* What is needed *
Copy the lines of every item below, substituting "catalog" for each occurrence of "catalogue" and leaving everything else unchanged. Leave the pictures out of the copy.

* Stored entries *
__________
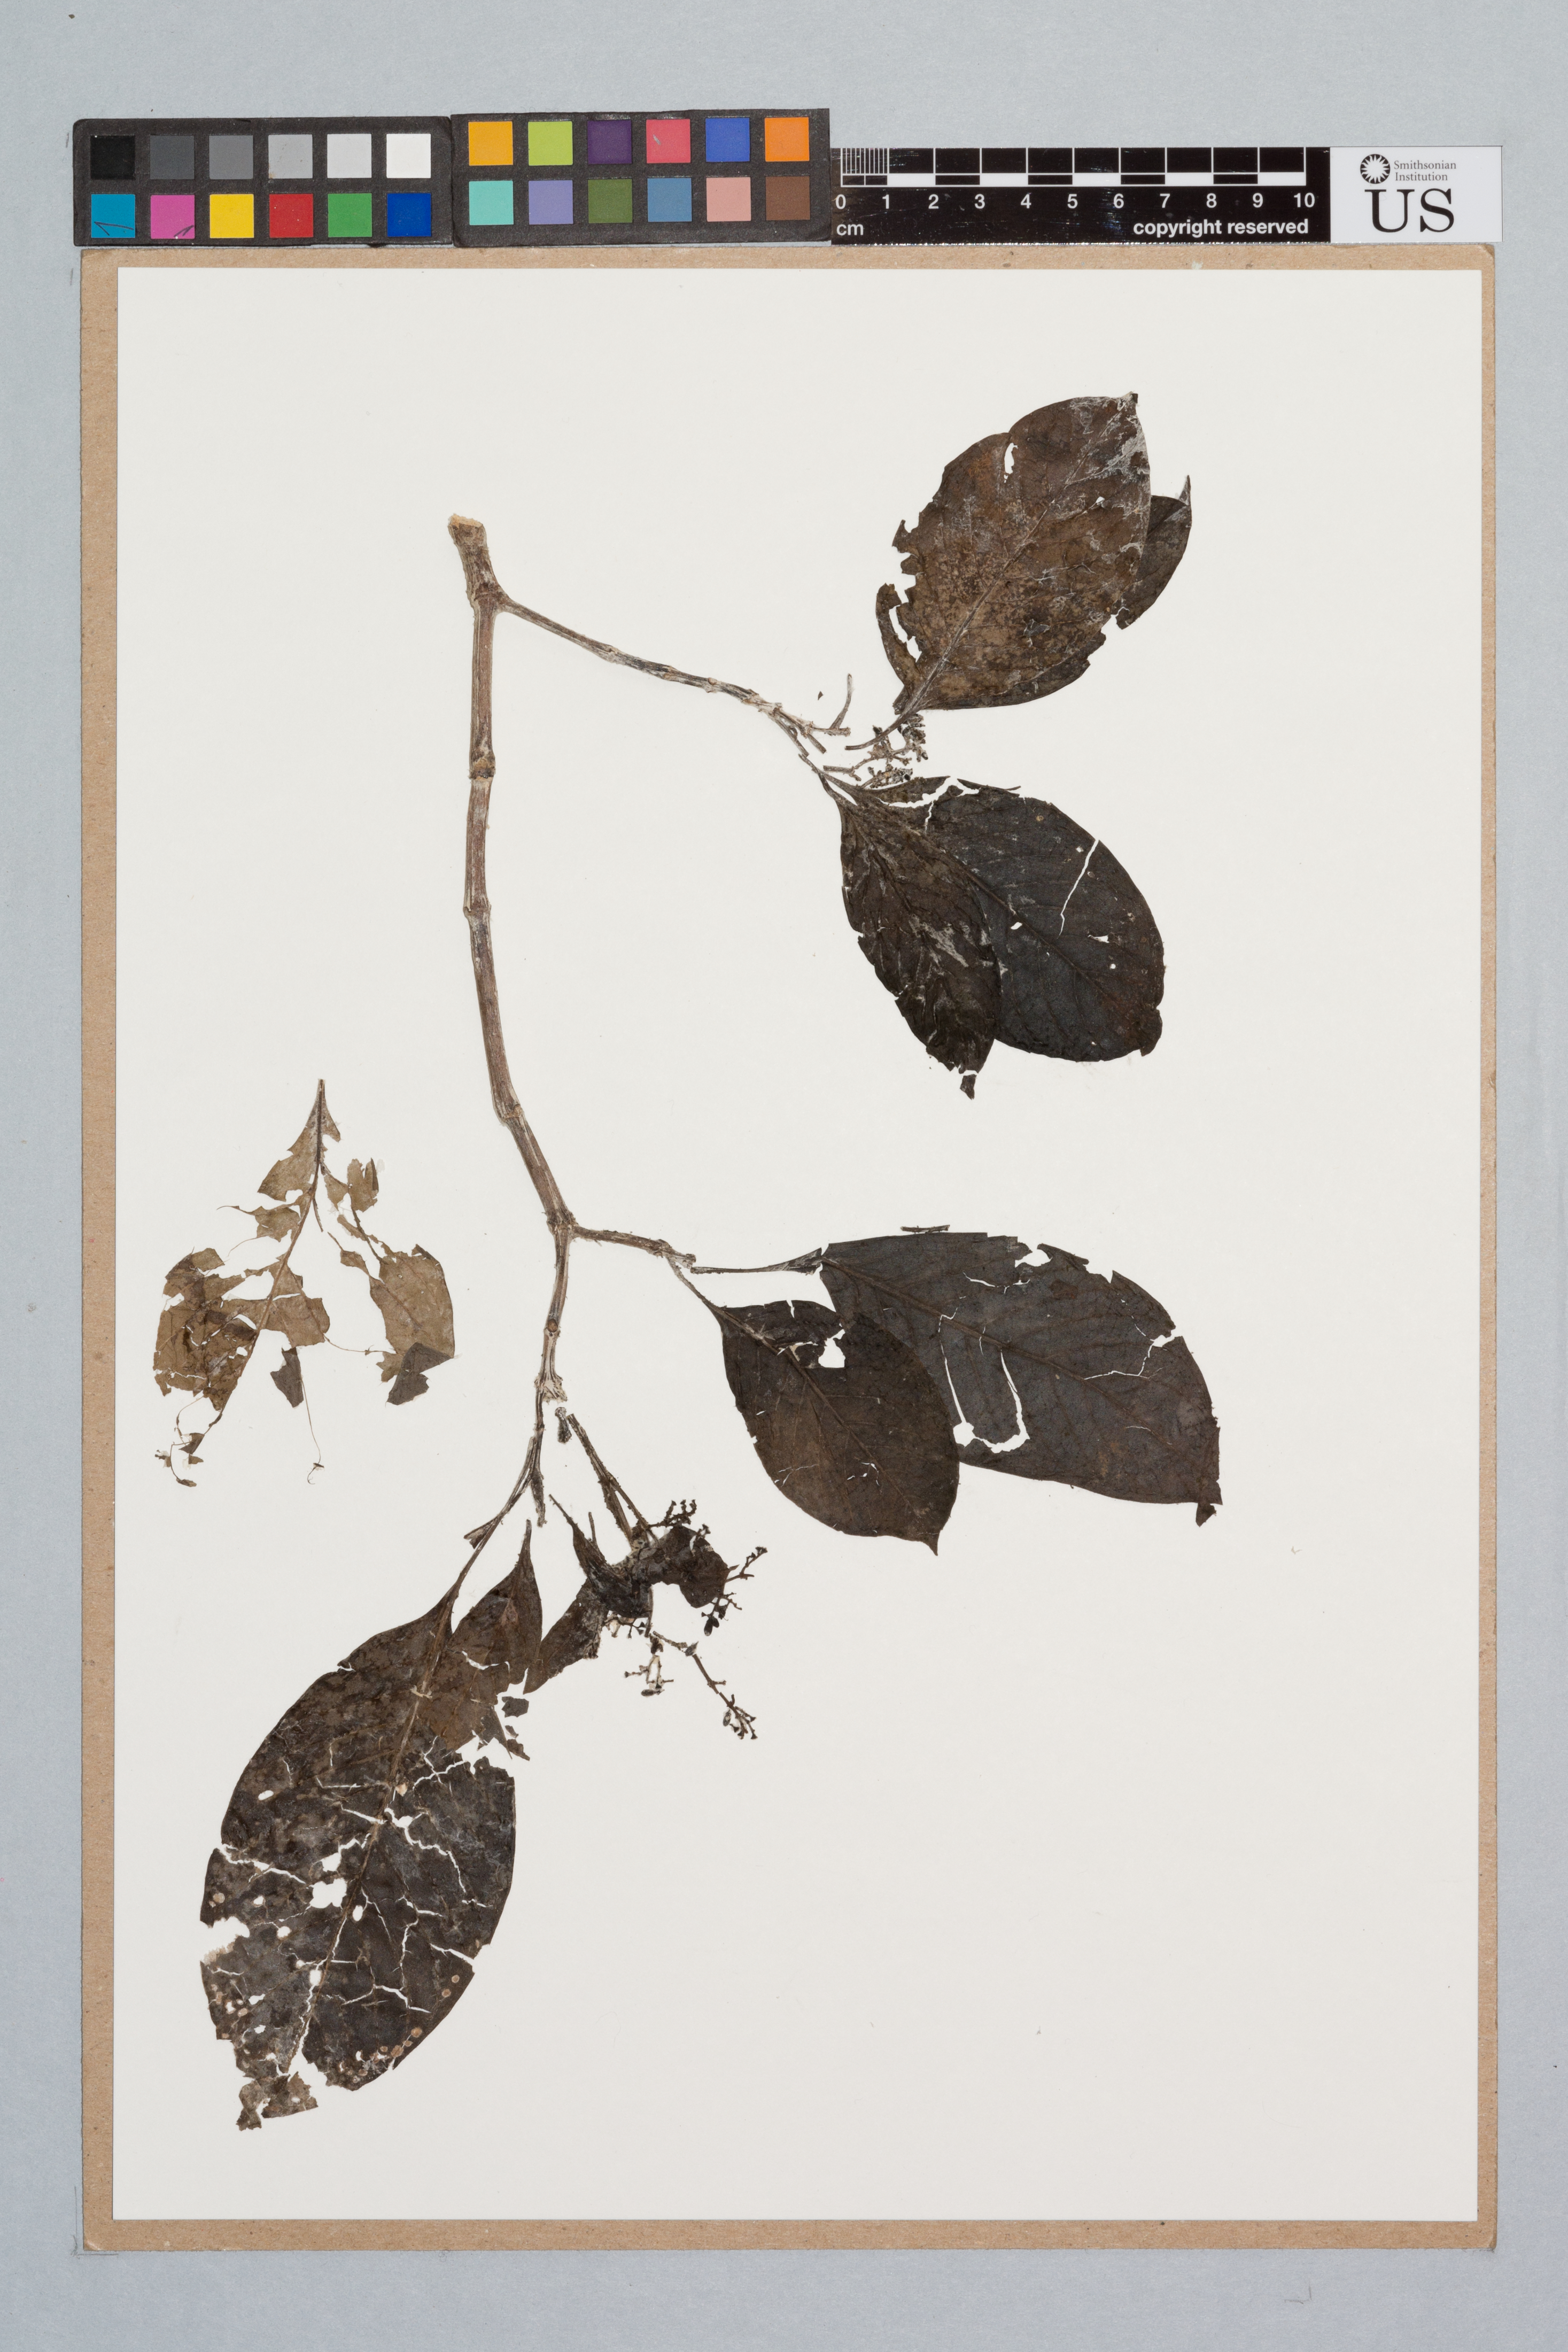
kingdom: Plantae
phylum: Tracheophyta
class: Magnoliopsida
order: Gentianales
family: Rubiaceae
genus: Psychotria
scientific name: Psychotria mapourioides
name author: DC.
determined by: Delprete, P. G., Herb. de Guyane Cay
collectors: S. Mori & J. J. Pipoly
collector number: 15638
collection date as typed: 18-Apr-83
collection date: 1983-04-18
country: French Guiana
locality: Saül, near the center of the department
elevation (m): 200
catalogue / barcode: US 2988695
__________
* Complete response *
kingdom: Plantae
phylum: Tracheophyta
class: Magnoliopsida
order: Gentianales
family: Rubiaceae
genus: Psychotria
scientific name: Psychotria mapourioides
name author: DC.
determined by: Delprete, P. G., Herb. de Guyane Cay
collectors: S. Mori & J. J. Pipoly
collector number: 15638
collection date as typed: 18-Apr-83
collection date: 1983-04-18
country: French Guiana
locality: Saül, near the center of the department
elevation (m): 200
catalog / barcode: US 2988695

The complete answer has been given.